Exercise aim:
Leaving out all images, write out the records that follow exactly.
--- Exercise data Enclosed Below ---
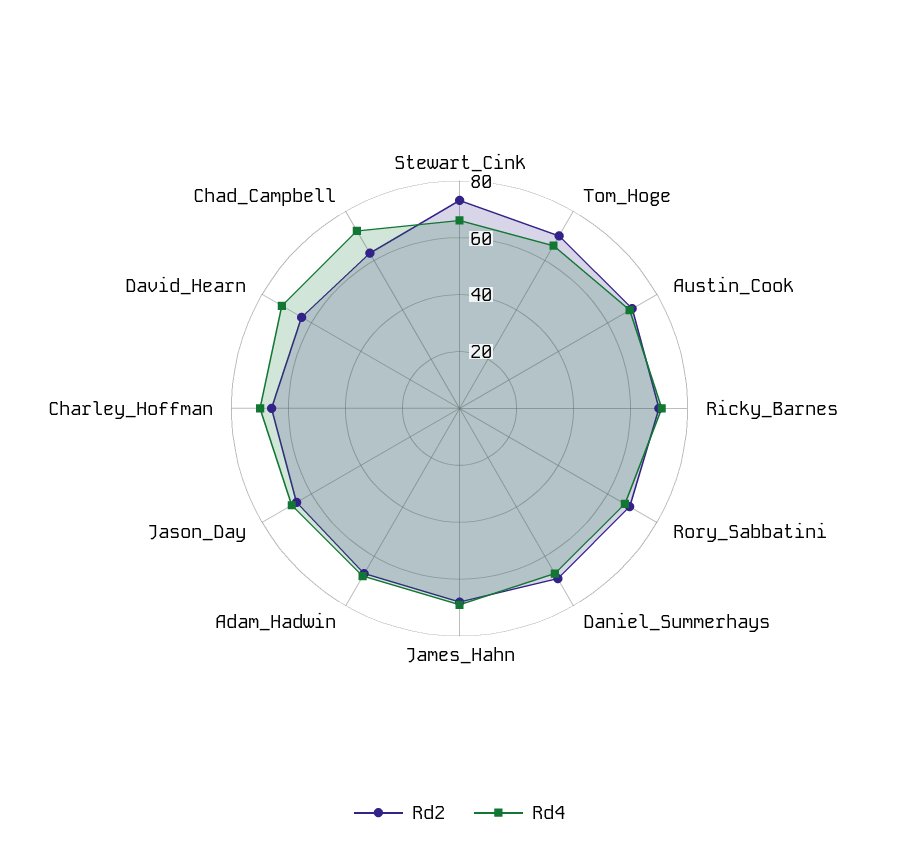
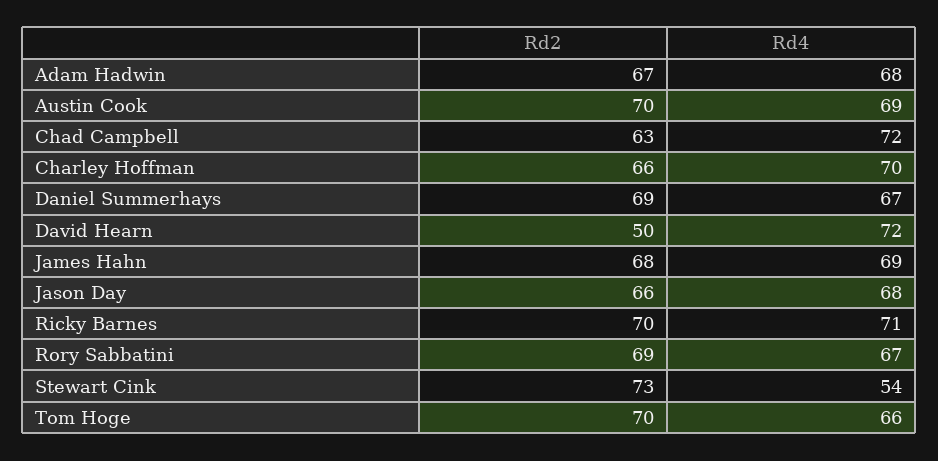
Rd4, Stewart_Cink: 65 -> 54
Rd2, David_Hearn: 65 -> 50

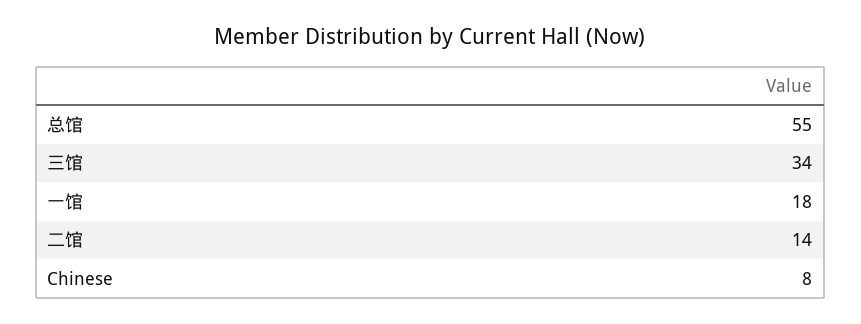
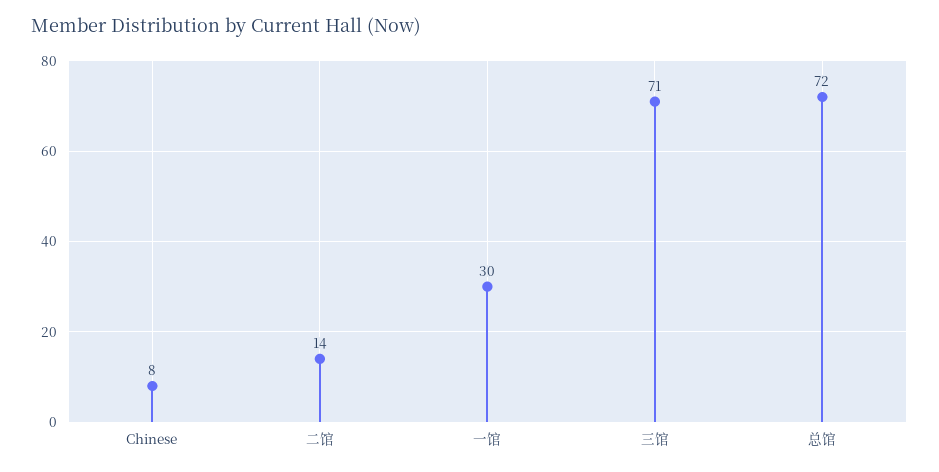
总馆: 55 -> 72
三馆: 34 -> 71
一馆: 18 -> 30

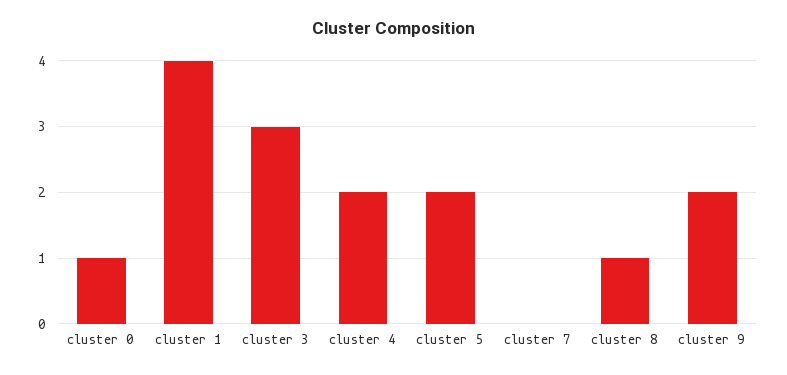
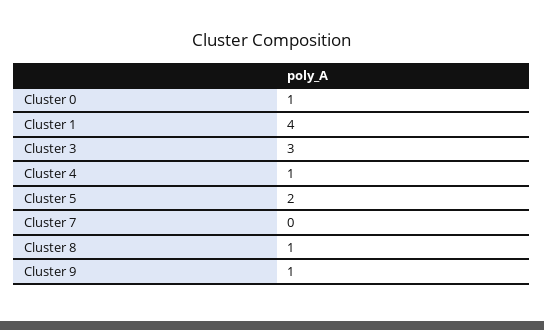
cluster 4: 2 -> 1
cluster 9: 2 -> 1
--- End of Enclosed Exercise data ---
Result for this exercise:
Rd4, Stewart_Cink: 65 -> 54
Rd2, David_Hearn: 65 -> 50

总馆: 55 -> 72
三馆: 34 -> 71
一馆: 18 -> 30

cluster 4: 2 -> 1
cluster 9: 2 -> 1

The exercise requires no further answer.